DOCUMENT PASSAGE ::
Content starts

Overview
- Native name: 新兖铁路
- Locale: Henan, Shandong
- Termini: Xinxiang; Yanzhou;
- Stations: 31

Service
- Operator(s): China Railway

History
- Opened: 1912–1985

Technical
- Line length: 305 km (190 mi)
- Number of tracks: 1
- Track gauge: 1,435 mm (4 ft 8+1⁄2 in)
- Electrification: 25 kV/50 Hz AC overhead catenary

= Xinxiang–Yanzhou railway =

Railroad in northern China

The Xinxiang–Yanzhou railway or Xinyan railway (新兖铁路 (新兖鐵路, xīnyǎn tiělù)), is a railroad in northern China between Xinxiang in Henan Province and Yanzhou in Shandong Province. The line, 305 km in length and built in sections from 1911–1912, 1979–1980 and 1983–1985, serves as a major conduit for the shipment of coal from Shanxi Province. Major cities and towns along route include Xinxiang, Heze, Jining and Yanzhou.

Content ends

INFORMATION PROVIDED ::
Content starts

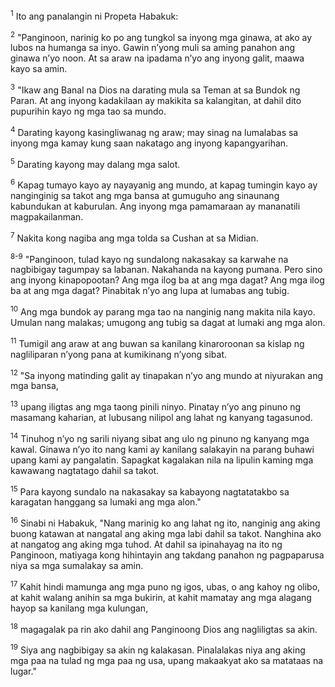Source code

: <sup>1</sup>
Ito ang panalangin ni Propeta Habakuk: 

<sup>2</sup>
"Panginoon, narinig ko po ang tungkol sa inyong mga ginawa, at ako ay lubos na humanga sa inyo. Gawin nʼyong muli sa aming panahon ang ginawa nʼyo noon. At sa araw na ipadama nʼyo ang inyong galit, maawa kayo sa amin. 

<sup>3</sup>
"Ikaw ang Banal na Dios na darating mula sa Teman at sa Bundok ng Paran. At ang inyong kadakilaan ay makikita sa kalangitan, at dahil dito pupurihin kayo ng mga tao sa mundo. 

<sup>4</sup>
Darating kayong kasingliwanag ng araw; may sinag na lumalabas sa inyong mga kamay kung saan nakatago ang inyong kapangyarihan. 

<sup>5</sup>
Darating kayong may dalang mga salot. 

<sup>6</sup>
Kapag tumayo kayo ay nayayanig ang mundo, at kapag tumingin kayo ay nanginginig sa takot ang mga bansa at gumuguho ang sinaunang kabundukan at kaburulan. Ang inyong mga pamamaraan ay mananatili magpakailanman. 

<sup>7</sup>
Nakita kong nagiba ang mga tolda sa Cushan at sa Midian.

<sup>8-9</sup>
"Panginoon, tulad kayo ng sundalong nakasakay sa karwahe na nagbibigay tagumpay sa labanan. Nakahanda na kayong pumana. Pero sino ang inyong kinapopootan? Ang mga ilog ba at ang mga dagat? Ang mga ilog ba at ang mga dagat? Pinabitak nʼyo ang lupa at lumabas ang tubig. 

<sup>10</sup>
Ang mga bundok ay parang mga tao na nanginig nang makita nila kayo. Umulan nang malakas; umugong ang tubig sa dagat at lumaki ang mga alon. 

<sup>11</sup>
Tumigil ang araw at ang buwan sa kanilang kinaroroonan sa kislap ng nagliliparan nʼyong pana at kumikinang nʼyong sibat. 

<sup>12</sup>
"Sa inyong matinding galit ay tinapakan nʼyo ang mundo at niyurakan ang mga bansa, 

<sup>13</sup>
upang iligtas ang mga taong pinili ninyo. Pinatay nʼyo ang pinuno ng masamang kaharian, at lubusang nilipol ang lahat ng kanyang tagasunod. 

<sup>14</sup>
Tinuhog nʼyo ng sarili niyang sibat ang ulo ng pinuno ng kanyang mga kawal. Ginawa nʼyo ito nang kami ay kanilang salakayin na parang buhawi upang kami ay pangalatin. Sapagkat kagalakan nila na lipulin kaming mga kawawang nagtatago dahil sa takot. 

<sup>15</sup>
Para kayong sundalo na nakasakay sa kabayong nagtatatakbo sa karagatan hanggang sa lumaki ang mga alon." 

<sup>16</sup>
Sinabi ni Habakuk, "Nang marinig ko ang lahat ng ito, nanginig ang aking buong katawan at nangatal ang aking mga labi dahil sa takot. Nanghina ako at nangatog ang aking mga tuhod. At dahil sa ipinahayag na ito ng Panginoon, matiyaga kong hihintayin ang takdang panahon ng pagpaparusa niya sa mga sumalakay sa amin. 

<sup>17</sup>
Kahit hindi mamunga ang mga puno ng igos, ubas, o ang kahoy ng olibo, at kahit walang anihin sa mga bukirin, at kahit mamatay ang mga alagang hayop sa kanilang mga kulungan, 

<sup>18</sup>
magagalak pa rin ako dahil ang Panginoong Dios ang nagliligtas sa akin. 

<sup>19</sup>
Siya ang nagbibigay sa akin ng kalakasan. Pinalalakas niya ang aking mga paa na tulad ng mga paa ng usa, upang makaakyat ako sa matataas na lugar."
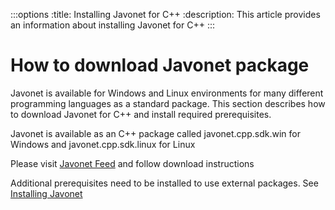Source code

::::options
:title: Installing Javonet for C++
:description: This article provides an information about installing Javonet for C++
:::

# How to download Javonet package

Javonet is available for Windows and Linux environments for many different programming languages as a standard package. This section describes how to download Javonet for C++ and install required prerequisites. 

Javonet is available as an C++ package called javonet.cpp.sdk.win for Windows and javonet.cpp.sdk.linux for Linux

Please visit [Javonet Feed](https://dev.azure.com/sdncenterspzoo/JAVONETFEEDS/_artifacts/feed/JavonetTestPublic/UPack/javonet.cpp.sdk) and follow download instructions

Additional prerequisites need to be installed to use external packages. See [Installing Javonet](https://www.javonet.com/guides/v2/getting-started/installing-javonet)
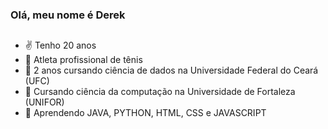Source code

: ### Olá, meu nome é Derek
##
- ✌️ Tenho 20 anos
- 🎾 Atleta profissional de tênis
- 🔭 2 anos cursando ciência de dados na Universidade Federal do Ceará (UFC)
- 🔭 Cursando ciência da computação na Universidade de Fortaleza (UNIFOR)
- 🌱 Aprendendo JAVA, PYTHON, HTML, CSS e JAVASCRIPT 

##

Content ends

EXERCISE INSTRUCTIONS :: In the Xinxiang–Yanzhou railway article, coal from which province does the line serve as a major conduit for shipping?

SOLUTION :: Shanxi Province